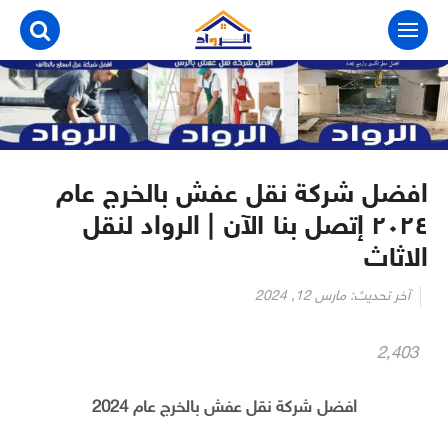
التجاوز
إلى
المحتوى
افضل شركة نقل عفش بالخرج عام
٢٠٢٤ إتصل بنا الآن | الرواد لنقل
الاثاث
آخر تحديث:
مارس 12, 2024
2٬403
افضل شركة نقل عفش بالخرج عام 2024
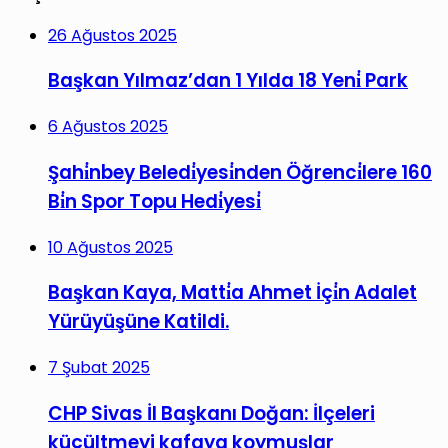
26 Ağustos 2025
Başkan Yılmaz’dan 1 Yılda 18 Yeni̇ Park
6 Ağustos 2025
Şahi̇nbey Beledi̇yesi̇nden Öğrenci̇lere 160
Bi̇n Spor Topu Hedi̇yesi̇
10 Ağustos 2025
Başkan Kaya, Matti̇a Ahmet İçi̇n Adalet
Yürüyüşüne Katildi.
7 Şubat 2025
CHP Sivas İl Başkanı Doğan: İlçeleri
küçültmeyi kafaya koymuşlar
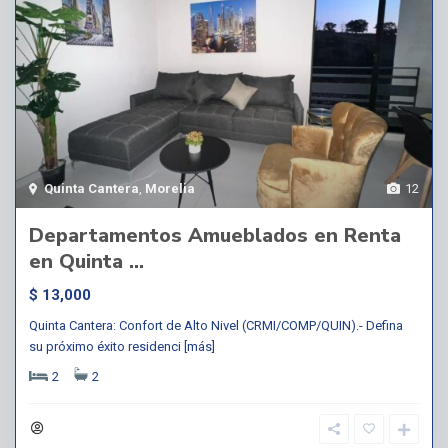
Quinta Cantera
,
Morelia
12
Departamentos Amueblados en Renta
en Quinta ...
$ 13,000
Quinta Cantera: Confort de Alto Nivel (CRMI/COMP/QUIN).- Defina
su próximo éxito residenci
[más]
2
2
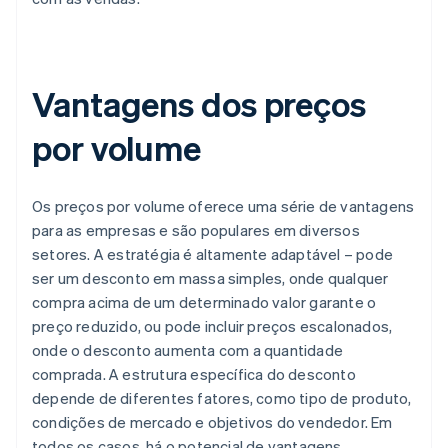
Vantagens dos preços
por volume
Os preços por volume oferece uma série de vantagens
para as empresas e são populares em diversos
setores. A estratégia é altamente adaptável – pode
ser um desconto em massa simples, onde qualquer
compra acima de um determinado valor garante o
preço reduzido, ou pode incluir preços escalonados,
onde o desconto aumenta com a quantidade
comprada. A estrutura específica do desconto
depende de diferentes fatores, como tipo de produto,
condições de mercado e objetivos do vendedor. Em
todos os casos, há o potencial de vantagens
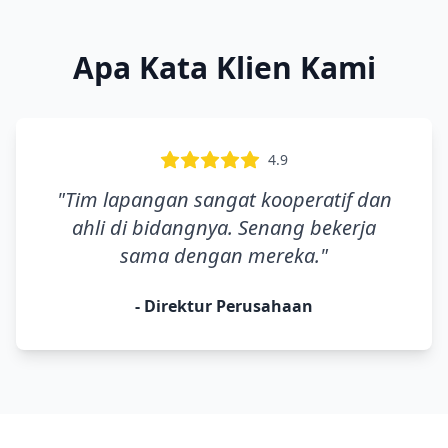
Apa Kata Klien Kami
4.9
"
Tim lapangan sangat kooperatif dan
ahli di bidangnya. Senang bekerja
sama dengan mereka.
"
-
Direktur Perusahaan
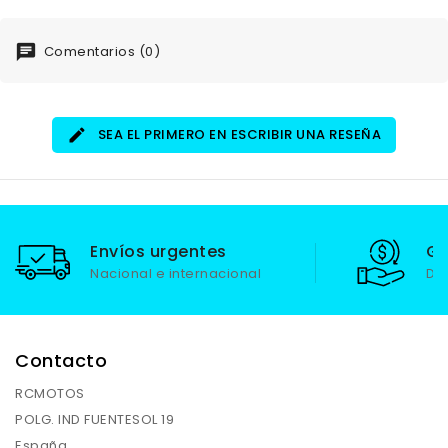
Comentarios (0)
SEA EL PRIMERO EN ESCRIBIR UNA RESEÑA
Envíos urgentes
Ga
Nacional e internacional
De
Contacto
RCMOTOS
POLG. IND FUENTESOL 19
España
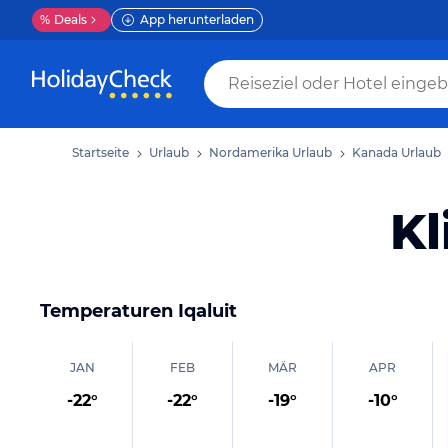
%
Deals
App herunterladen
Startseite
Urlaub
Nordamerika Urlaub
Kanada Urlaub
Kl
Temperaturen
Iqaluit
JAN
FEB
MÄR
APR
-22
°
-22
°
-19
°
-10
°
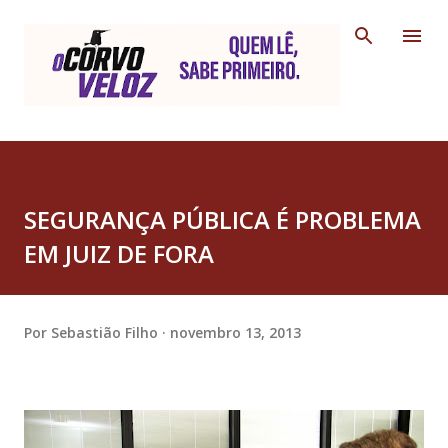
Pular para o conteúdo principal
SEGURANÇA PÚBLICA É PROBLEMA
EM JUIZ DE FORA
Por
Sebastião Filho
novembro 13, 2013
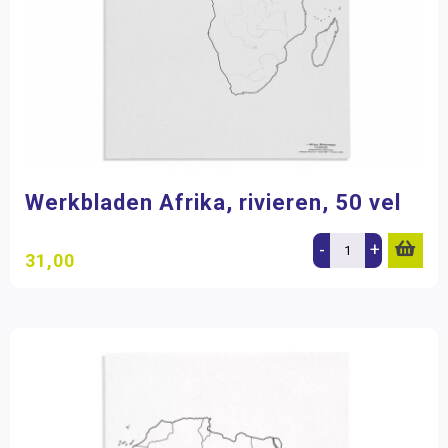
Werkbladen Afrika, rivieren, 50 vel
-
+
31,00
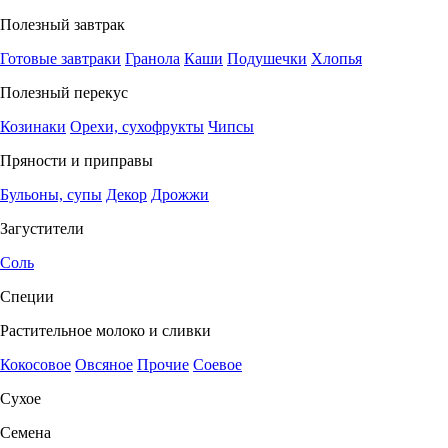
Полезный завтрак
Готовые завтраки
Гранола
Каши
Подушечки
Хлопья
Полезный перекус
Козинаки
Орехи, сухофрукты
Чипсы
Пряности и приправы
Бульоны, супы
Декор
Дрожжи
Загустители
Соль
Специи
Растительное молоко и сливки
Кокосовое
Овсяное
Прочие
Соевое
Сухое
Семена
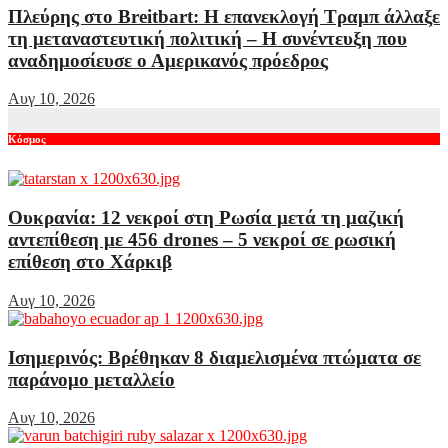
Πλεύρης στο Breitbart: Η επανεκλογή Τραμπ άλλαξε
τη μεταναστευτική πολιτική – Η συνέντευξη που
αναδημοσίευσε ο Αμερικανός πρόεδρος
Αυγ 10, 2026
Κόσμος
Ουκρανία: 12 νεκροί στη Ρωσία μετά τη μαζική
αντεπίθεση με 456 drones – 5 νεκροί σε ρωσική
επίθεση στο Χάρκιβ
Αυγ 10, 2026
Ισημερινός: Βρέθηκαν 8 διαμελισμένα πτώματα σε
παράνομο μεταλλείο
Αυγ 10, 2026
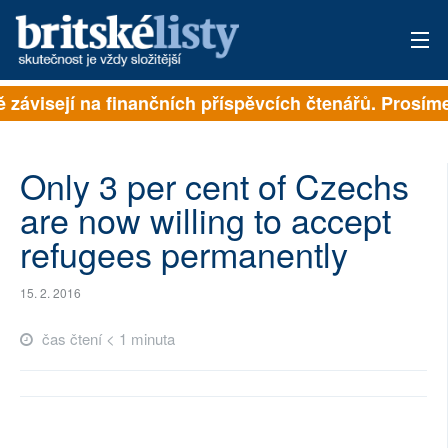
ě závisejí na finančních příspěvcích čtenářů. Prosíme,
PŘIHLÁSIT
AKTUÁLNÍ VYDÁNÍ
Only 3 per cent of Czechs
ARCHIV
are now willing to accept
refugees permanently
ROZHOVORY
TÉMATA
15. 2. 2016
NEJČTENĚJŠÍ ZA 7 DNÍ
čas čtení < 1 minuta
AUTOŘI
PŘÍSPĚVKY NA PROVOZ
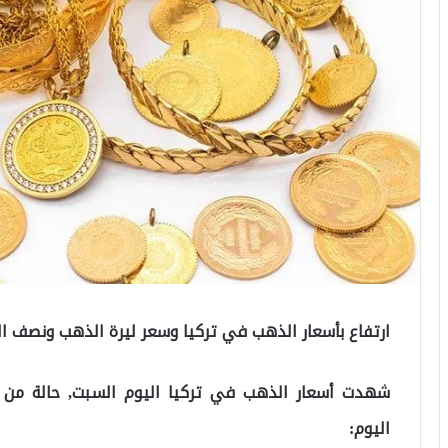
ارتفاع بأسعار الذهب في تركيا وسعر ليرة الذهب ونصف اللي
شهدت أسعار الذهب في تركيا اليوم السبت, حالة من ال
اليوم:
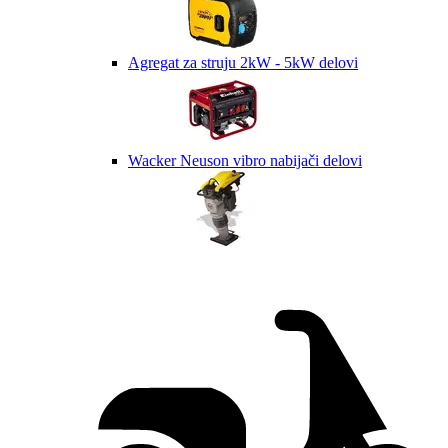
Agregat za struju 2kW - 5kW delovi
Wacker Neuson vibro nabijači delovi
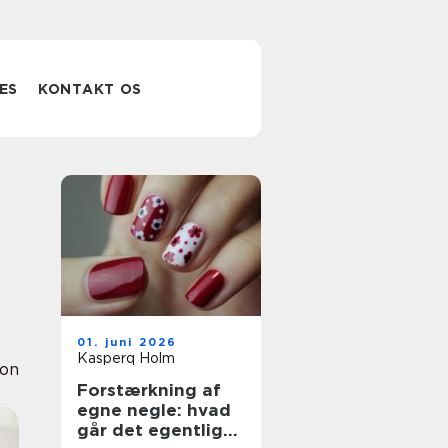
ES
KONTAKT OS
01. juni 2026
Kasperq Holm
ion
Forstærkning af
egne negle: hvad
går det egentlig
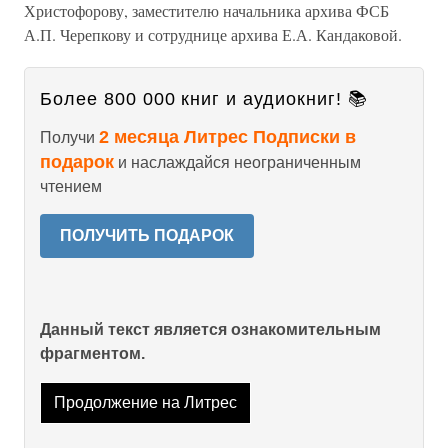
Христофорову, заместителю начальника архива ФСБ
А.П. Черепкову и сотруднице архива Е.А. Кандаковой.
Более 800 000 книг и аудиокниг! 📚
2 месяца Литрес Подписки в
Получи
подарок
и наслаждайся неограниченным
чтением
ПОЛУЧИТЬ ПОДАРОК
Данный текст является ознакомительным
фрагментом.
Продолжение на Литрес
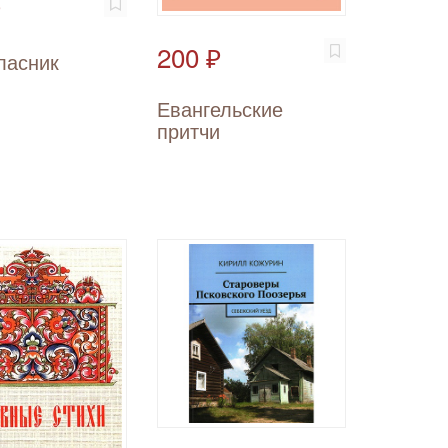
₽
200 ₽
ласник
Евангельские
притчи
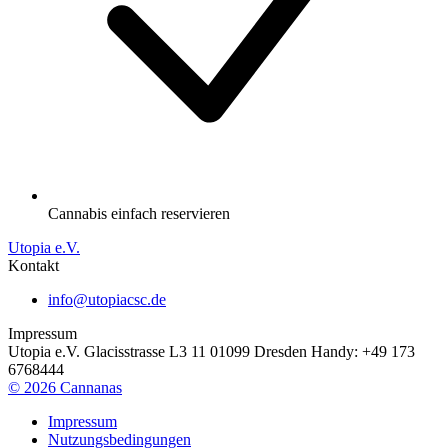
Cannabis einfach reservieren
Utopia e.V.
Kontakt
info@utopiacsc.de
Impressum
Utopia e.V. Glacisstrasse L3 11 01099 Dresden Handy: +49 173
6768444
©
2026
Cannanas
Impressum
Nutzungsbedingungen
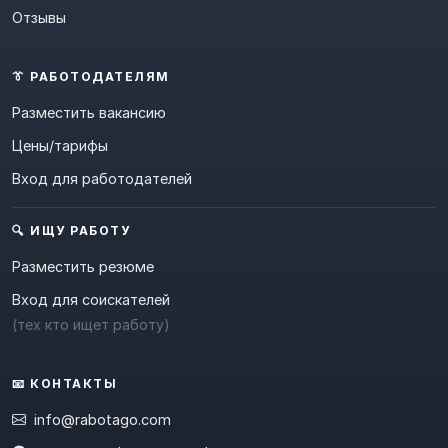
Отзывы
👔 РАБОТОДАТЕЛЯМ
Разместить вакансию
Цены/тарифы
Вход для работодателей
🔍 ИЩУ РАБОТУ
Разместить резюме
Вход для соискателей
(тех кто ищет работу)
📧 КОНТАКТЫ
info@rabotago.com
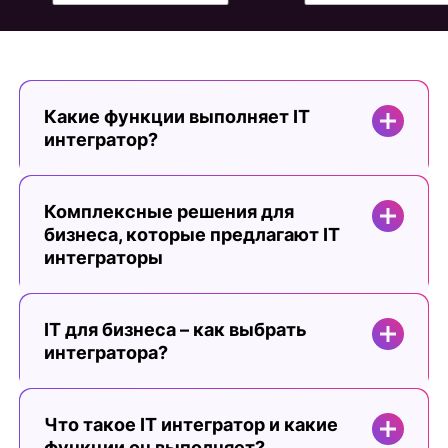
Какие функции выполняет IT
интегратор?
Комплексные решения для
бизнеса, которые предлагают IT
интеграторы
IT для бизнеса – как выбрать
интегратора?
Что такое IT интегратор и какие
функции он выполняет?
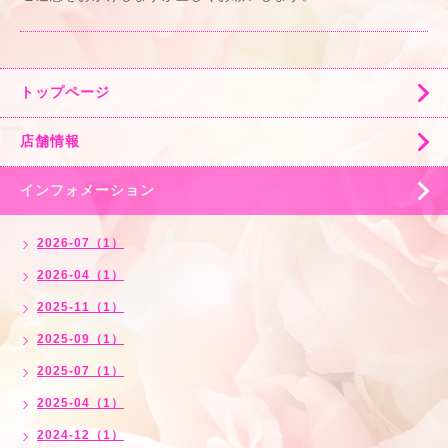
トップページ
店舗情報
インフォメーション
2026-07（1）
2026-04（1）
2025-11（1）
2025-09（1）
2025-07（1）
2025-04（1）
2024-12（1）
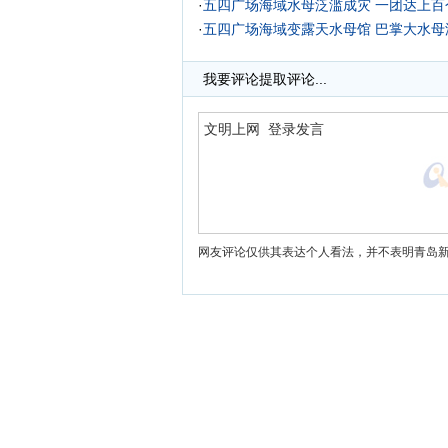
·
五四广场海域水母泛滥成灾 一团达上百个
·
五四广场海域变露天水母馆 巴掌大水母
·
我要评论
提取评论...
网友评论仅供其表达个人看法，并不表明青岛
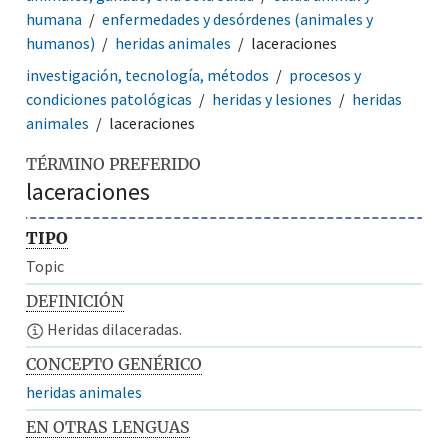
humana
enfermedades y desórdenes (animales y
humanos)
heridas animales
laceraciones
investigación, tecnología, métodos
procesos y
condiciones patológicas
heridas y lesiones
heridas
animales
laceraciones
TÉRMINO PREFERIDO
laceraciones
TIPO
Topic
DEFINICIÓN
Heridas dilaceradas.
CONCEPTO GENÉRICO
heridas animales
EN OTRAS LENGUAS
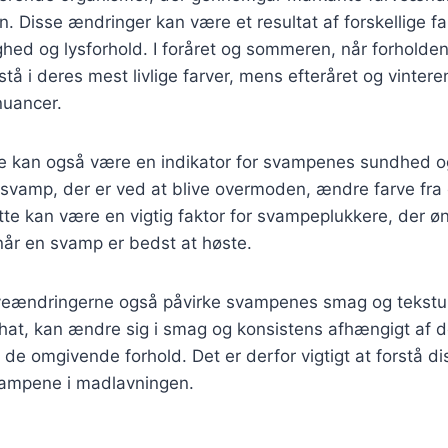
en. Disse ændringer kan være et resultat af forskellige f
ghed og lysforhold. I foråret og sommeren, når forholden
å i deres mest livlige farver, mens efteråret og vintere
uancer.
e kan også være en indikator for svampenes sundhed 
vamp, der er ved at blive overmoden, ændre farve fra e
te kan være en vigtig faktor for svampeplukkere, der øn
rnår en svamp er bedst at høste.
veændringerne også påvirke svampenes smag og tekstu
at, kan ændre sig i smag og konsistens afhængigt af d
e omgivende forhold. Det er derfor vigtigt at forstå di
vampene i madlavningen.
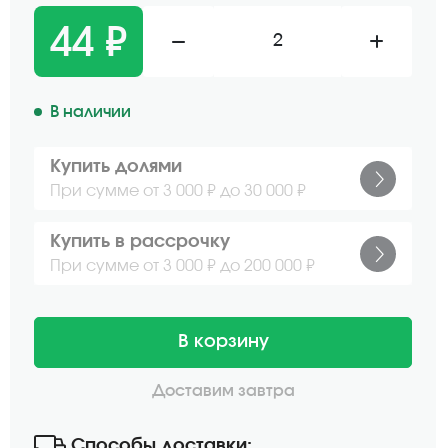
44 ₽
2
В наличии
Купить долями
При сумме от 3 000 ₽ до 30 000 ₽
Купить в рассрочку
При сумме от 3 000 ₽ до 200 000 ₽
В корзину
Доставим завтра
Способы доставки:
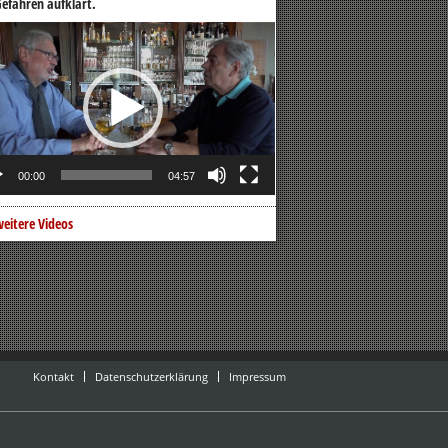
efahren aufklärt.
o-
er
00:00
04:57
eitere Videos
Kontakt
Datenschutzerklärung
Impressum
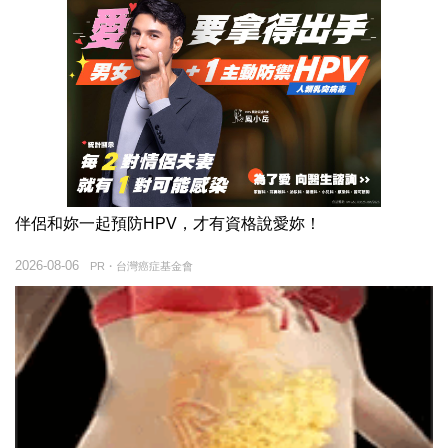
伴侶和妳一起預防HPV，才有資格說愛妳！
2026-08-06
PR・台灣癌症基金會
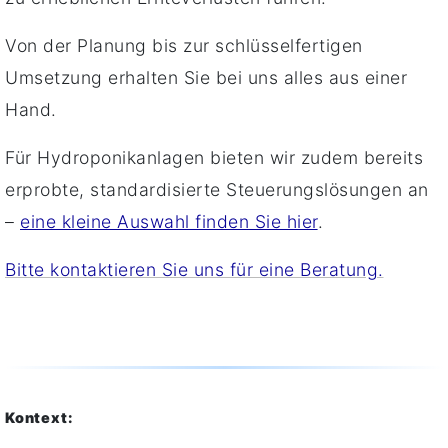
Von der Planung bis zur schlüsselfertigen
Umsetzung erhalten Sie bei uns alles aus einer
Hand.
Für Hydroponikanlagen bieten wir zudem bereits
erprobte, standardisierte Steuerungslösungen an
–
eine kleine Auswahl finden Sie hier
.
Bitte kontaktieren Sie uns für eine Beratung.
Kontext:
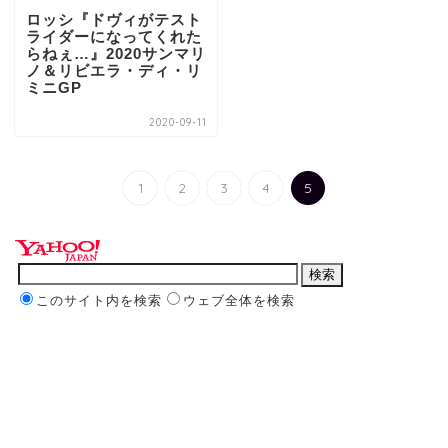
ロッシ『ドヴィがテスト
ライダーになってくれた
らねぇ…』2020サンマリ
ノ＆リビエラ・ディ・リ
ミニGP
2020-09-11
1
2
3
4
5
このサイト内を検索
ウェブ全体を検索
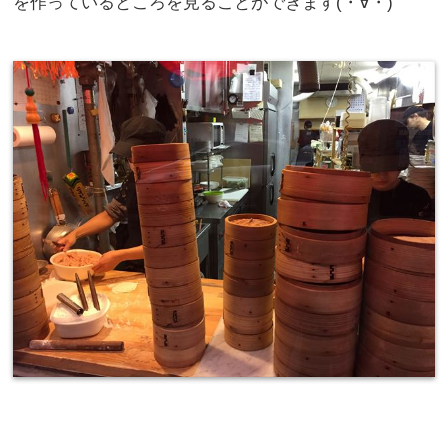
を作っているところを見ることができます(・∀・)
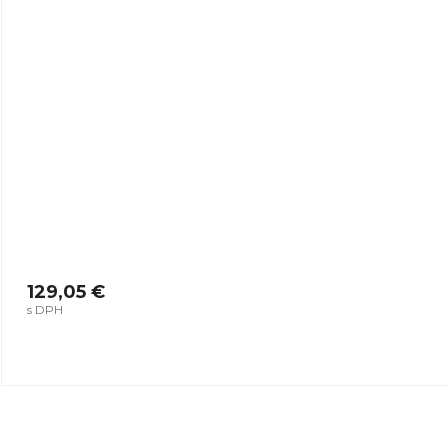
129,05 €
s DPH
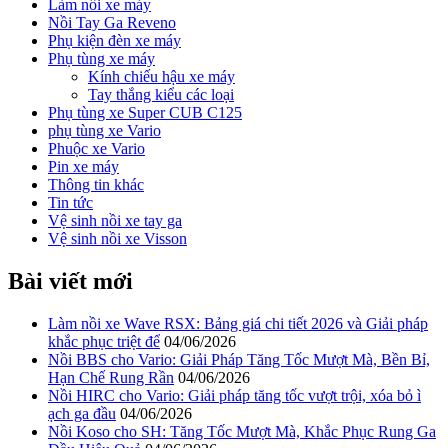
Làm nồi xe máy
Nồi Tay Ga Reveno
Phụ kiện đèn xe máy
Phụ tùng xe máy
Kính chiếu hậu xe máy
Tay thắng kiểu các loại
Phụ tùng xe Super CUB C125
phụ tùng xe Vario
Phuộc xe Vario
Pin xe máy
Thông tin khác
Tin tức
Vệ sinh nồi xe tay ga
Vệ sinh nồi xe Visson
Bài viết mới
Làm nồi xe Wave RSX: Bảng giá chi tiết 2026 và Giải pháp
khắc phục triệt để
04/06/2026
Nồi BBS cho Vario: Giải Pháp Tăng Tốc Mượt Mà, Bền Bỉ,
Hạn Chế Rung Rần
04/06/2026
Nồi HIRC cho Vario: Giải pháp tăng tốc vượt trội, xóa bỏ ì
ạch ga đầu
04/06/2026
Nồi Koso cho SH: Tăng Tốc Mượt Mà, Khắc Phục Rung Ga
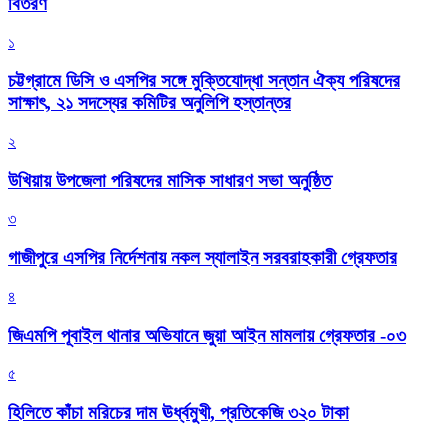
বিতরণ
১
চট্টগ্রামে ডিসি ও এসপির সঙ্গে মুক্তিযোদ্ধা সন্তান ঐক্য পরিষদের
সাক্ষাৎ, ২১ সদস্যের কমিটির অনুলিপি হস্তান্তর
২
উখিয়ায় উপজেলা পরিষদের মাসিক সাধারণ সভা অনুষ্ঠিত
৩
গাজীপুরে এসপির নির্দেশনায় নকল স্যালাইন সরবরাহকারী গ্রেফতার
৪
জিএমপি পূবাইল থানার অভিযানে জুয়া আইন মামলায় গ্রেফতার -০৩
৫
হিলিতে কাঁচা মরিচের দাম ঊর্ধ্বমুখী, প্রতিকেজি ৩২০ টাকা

▬▬▬

= WHAT TO WORK ON =
Where a line contains the word "Литрес", copy that line from the listing above.

= RESPONSE =
2 месяца Литрес Подписки в
Продолжение на Литрес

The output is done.